Pagi itu, Sungai berangkat ke ladang. Sama seperti biasanya, Mia mengantar sampai depan pagar sambil mencium tangan suaminya. Suasana Desa Pelangi pagi itu tak seramai biasanya. Para kepala keluarga pergi ke kaki bukit untuk mendapatkan emas sang saudagar kaya. Beberapa meninggalkan anak-anak dan orang tuanya yang masih demam terkena wabah.
Sungai tetap meladang dengan tenang.

Keesokan harinya, para kepala keluarga kembali ke Desa Pelangi dengan membawa barang-barang baru. Ada yang membawa kuda baru, alat pembajak baru, makanan yang enak dan lain-lain serba baru hasil menjual emas yang mereka dapatkan.

Sungai menatap dari ladangnya. Mungkin jika aku pergi ke kaki bukit, aku bisa membawa barang-barang itu untuk istriku dan ibuku. Atau mungkin malam ini kami bia makan malam dengan santapan yang lezat. Apakah keptusanku salah? Ah sudalah, rezeki sudah ada yang mengatur.

“Pak Sungai!!”Istri Pak Sungai akan melahirkan!!” teriak dari suara wanita yang sangat ia kenal. Bu Arta!. Sungai langsung berlari dan bergegas menuju rumah.
Tampak Mia yang sedang berjuang menahan sakit di kamar di temani sang ibu yang sudah sangat membaik kondisi kesehatannya. Seorang tabib juga tampak di kamar itu.
Sungai langsung memegang tangan istrinya, menemaninya, memberikan kekuatan untuk istrinya dan calon anaknya. “Kau bisa, Mia-ku”, kemudian Sungai meletakan tangannya di atas perut Mia, “Ayo anakku, bantu bunda, segeralah keluar.”

Dan beberapa jam kemudian, terdengarlah suara tangisan anak perempuan yang sangat cantik.

Dua hari selepas Sungai dan Mia menjadi orang tua. Lagi-lagi terdengar suara pintu yang diketuk terburu-buru. Bu Arta.

“Mia!!! Mia!!! Apakah Pak Sungai ada di rumah?”

“Ya Bu,,, ada yang bisa saya bantu”, jawab Sungai dari belakang Mia.

“Endrew anakku... dia kejang-kejang!! Suamiku juga sedang sakit, kami butuh tumpangan untuk ke tabib, tolong lah...”

Bergegas Sungai menyiapkan kereta kudanya, Mia dan Anaya—gadis kecil berumur dua hari—beserta ibu Sungai diperintahkan untuk tetap di rumah.

Sungai dan keluarga Bu Arta bergegas menuju rumah tabib terdekat.

Malang tak dapat ditolak, anak Bu Arta tidak terselamatkan.

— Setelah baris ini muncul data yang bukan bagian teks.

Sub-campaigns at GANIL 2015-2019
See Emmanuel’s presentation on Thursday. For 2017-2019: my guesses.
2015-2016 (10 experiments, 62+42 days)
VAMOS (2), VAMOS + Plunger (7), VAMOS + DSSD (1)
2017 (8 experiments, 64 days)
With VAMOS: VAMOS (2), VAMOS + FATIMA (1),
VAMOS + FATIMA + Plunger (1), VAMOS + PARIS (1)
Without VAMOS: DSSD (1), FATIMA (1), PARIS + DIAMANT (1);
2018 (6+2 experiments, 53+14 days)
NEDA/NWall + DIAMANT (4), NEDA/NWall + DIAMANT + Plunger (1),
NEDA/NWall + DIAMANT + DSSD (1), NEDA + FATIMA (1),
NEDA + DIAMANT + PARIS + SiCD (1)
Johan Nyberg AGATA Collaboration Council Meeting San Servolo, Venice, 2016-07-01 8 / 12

Saat di rumah tabib, Edrew masih menggigil kedinginan, namun tak lama setelah masuk ruang tindakan, Endrew berhenti menggigil. Berhenti bernafas. Endrew dinyatakan meninggal.

Bu Artha serta merta lemas dan lunglai melihat anaknya yang saat ini terbujur kaku. Suami Bu Arta pun tak kalah lemas. Saat ini yang di kepala Sungai hanyalah ingin cepat-cepat memeluk anak dan istrinya.

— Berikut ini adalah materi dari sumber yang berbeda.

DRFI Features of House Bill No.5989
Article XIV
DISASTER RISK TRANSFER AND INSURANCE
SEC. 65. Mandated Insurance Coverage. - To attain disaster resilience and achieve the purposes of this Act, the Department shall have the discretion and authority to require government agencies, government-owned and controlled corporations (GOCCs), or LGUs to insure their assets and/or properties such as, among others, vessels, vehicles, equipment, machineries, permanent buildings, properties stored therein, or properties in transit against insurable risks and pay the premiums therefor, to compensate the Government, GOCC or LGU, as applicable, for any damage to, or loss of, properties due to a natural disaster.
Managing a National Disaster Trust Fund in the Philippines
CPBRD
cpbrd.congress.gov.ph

Hari sudah sangat gelap saat Sungai kembali ke rumah. Dia melihat kamarnya, tampak si kecil Anaya yang tidur pulas di samping Mia yang juga tampak pulas.

“Kau sudah pulang, Sungai” suara ibu Sungai sedikit mengagetkan.

“Cepat mandi, akan ibu panaskan makan malam untukmu. Jangan bangunkan Mia, dia sudah sangat lelah mengurus Anaya seharian”ujar sang ibu. Sungai mengangguk dan lekas mandi kemudian duduk di kursi makan.

“Bagaimana kondisi keluarga Bu Arta?” tanya sang ibu.

“Ëndrew meninggal. Bu Arta dan suaminya sangat bersedih. Akupun, Aku tak bisa membayangkan kalau aku di posisi itu, ibu...”

“Mungkin, kalau dua hari yang lalu Bu Arta dan suaminya lebih memilih untuk merawat Endrew yang sedang demam ketimbang berangkat mencari emas... mungkin...” ucap ibu.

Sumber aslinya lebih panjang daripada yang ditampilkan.